=== Begin Enclosure ===

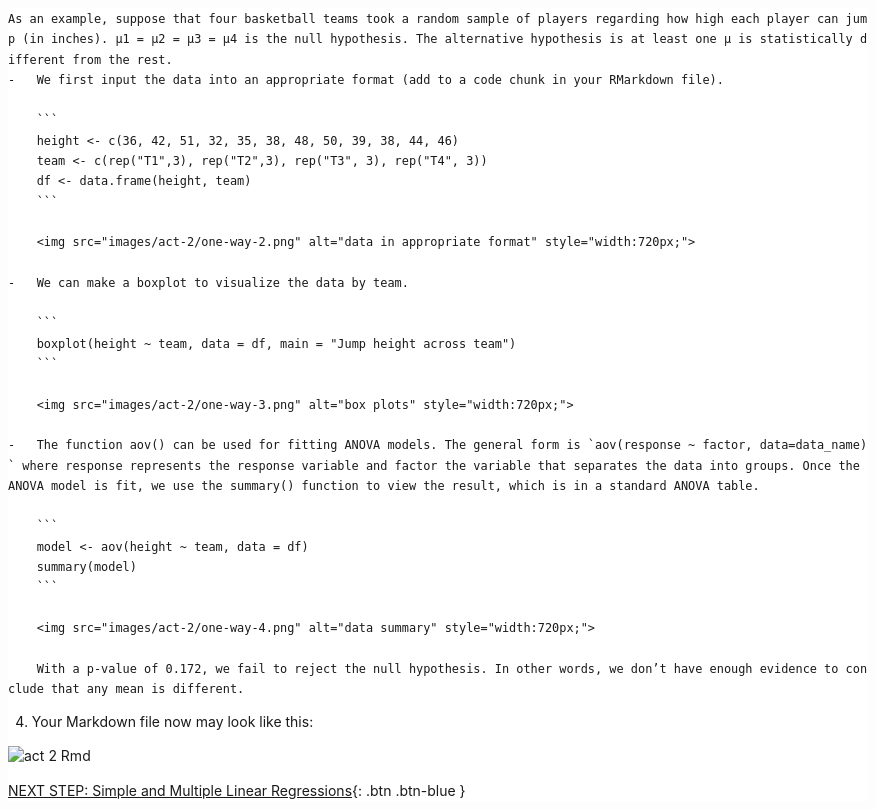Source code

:     As an example, suppose that four basketball teams took a random sample of players regarding how high each player can jump (in inches). μ1 = μ2 = μ3 = μ4 is the null hypothesis. The alternative hypothesis is at least one μ is statistically different from the rest.
    -   We first input the data into an appropriate format (add to a code chunk in your RMarkdown file).
        
        ```
        height <- c(36, 42, 51, 32, 35, 38, 48, 50, 39, 38, 44, 46)
        team <- c(rep("T1",3), rep("T2",3), rep("T3", 3), rep("T4", 3))
        df <- data.frame(height, team)
        ```
        
        <img src="images/act-2/one-way-2.png" alt="data in appropriate format" style="width:720px;">
        
    -   We can make a boxplot to visualize the data by team.
    
        ```
        boxplot(height ~ team, data = df, main = "Jump height across team")
        ```
        
        <img src="images/act-2/one-way-3.png" alt="box plots" style="width:720px;">
    
    -   The function aov() can be used for fitting ANOVA models. The general form is `aov(response ~ factor, data=data_name)` where response represents the response variable and factor the variable that separates the data into groups. Once the ANOVA model is fit, we use the summary() function to view the result, which is in a standard ANOVA table.
    
        ```
        model <- aov(height ~ team, data = df)
        summary(model)
        ```
        
        <img src="images/act-2/one-way-4.png" alt="data summary" style="width:720px;">
        
        With a p-value of 0.172, we fail to reject the null hypothesis. In other words, we don’t have enough evidence to conclude that any mean is different.
        
 4. Your Markdown file now may look like this:
 <img src="images/act-2/interRStudio.Rmd-act2.png" alt="act 2 Rmd" style="width:720px;">

[NEXT STEP: Simple and Multiple Linear Regressions](act-3.html){: .btn .btn-blue }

=== End Enclosure ===

**ASSIGNMENT**
Your answer should be the lines of the records that hold the string "hypothesis".

**ANSWER AREA**
:     As an example, suppose that four basketball teams took a random sample of players regarding how high each player can jump (in inches). μ1 = μ2 = μ3 = μ4 is the null hypothesis. The alternative hypothesis is at least one μ is statistically different from the rest.
        With a p-value of 0.172, we fail to reject the null hypothesis. In other words, we don’t have enough evidence to conclude that any mean is different.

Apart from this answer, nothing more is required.